The LG rollable TV in its three modes.
The 4.2-channel, 100-watt Dolby Atmos soundbar base can still play music when the screen is completely hidden from sight in "Zero View" mode, or only one quarter visible in "Line View" mode.
Based on LG's flexible OLED technology, the rollable screen doesn't sacrifice on picture quality compared to a standard 4K OLED.
While LG has confirmed that the Signature OLED TV R is coming to Australia in the second half of this year, there is no word on local pricing. It looks likely to sell for north of $20,000.
In its quarter view mode the TV can show images or music information.
Alongside the rollable TV, LG was one of a handful of TV makers showing off production model 8K televisions at CES, ready to go on sale this year. Alongside its 8K 88-inch Z9 OLED, previously shown as a prototype, LG displayed its 8K 75-inch SM99 LCD LED "Super UHD" TV.
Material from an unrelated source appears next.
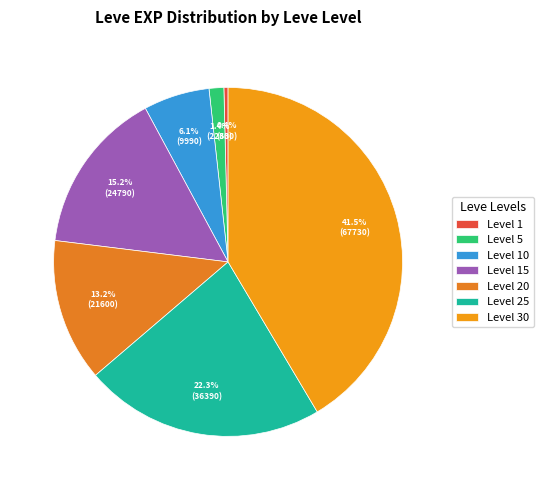

Count the number of slices in the pie.

7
Offering four-times the sharpness of 4K, and 16-times that of Full HD, 8K video offers 7680×4320 resolution relying on more than 33 million pixels.
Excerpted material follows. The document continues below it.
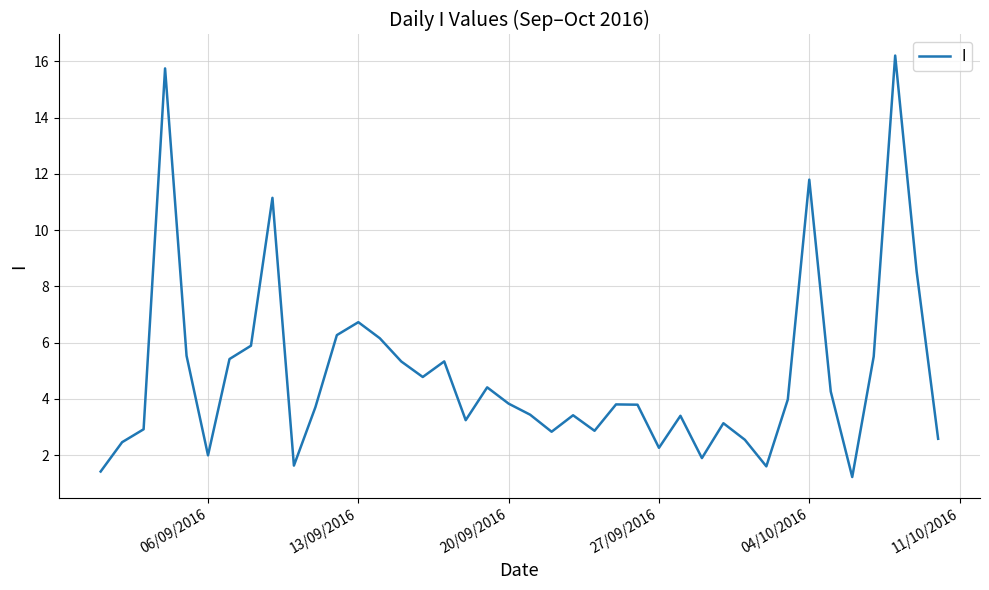

What is the smallest value displayed?

1.2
While there is still nothing for Australian consumers to watch in 8K, all of the 2019 LG OLEDs will ship with HDMI 2.0 video connectors but are set to receive an HDMI 2.1 firmware update this year. Some Super UHDs will also receive the HDMI 2.1 upgrade (with LG rebranding its Super UHD technology as "NanoCell" in most countries, but not Australia).
The recently ratified HDMI 2.1 standard supports 8K video as well as 4K High Frame Rate (HFR) at 120 frames per second, thanks to 48 gigabit per second throughput.
While LG's latest televisions use the same OLED and Super UHD panel technology as last year, the 2019 models benefit from the new A9 Gen 2 processing chip.
Taking advantage of AI and deep learning, the new chip offers audio and video "content enhancement" based on the source material, as well as "content optimisation" based on the room's ambient lighting. It also takes advantage of 6-step noise-reduction when upscaling content to 8K.
On the smart home front, LG is adding support for Amazon's Alexa smart assistant to its televisions, sitting alongside Google Assistant as part of the WebOS 4.5 upgrade. LG has also improved its own ThinQ assistant to support contextual follow-up questions.
To complement these smart assistants, LG is also adding Apple's AirPlay 2 streaming connectivity to its 2019 televisions, which will also work with HomeKit, displaying Apple-friendly smart home gear alongside Google and Amazon devices in the new onscreen Home Dashboard.
Meanwhile, Samsung remains the major holdout in the move to OLED for premium screens. Instead, it unveiled a lounge room-friendly 75-inch 4K MicroLED television at CES, alongside its 219-inch MicroLED Wall. The televisions take advantage of a modular design so multiple screens can be linked in one large display.
Like LG's OLED, Samsung's MicroLED does away with a backlight in favour of each individual pixel creating its own light; allowing for amazing contrast and overall picture quality to rival LG's highly-respected OLED panels.
Samsung also displayed 8K QLED televisions at CES, unveiling its new 98-inch Q900FN QLED 8K TV after revealing several smaller 8K models back in August at the IFA technology show in Berlin. It is also adding Google Assistant and Alexa to its televisions, to run alongside Samsung's own Bixby smart assistant.
The author travelled to Las Vegas as a guest of LG.